The absence of home comfort and elementary family warmth had an impact on her. It was more and more difficult for her to maintain a proper rhythm, combining the work of choreographer and director of her own school at the Ukrainian Music Institute in New York, conducting master classes, and developing new personal creations. In March 1965 she handed over to the US-based Archive-cum-Museum of the Ukrainian Free Academy of Sciences 414 items of her personal archive, including, among other things, pictures, billboards, prospectuses, and press reviews. As Olenka’s memory weakened, her relatives in south-eastern France invited her to their place. She spent a lot of time here in the open air among luxurious nature, but she was lonely as an artiste. Unfortunately, nothing is known about this difficult period in her lifetime.
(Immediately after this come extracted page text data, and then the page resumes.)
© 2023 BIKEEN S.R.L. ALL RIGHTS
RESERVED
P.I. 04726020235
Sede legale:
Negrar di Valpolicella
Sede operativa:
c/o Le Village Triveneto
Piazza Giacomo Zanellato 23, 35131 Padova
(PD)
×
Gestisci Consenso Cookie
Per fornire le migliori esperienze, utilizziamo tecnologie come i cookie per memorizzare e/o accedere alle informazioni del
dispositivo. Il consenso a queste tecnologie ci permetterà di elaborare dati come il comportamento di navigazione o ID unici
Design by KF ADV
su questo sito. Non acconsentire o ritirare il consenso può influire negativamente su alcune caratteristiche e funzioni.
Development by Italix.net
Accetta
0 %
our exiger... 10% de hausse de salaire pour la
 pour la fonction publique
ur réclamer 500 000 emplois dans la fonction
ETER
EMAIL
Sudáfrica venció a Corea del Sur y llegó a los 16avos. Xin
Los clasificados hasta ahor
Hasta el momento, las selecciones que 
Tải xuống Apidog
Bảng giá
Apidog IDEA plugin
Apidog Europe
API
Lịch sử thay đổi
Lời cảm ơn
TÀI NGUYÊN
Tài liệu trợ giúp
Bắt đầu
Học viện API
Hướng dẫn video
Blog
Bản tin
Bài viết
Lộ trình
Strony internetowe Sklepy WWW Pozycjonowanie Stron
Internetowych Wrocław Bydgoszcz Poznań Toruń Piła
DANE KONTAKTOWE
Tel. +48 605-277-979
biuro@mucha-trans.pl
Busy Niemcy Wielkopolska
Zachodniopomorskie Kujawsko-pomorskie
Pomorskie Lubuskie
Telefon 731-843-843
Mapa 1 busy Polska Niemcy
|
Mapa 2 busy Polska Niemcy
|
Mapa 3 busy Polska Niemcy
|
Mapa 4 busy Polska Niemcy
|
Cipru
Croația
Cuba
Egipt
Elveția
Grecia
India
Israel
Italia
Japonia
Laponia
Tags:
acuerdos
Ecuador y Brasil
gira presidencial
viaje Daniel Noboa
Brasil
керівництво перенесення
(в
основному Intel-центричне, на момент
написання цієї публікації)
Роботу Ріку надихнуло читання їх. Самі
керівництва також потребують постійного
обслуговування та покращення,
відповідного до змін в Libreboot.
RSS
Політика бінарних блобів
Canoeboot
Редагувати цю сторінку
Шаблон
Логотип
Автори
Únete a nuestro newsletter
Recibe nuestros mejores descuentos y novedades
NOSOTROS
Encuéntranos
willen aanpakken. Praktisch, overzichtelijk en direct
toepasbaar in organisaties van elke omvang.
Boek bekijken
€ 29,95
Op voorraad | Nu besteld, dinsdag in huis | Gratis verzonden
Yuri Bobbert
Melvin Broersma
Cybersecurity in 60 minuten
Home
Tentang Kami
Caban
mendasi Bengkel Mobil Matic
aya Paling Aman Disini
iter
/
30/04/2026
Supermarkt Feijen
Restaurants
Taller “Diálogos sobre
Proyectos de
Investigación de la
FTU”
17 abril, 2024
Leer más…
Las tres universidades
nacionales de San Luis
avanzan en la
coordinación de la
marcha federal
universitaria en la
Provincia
But the very fact of sending to the journal Nashe zhyttia of the poem “The 1,000th Anniversary of the Baptism of Ukraine” with the epigraph “Still my thoughts are flying to you, my ruined and hapless Land!” (which was published) shows that even in the twilight of her life, in 1988, Olenka Gerdan did not abandon her Muses, particularly that of poetry. Unconfirmed reports say that she spent the last years of her life in a nunnery, where she taught the nuns to do rhythmic gymnastics. She went into Eternity also there, but the date of death and the place of burial still remain unknown.
This writer expresses sincere gratitude to Chrystyna Sochocka and Marta Trofymenko (Canada), Larysa Onyszkiewicz and Myroslawa Myrosznyczenko (USA), and Zoja Lisowska (Switzerland) for assistance in the search of materials about the life and oeuvre of Olenka Gerdan-Zaklynska.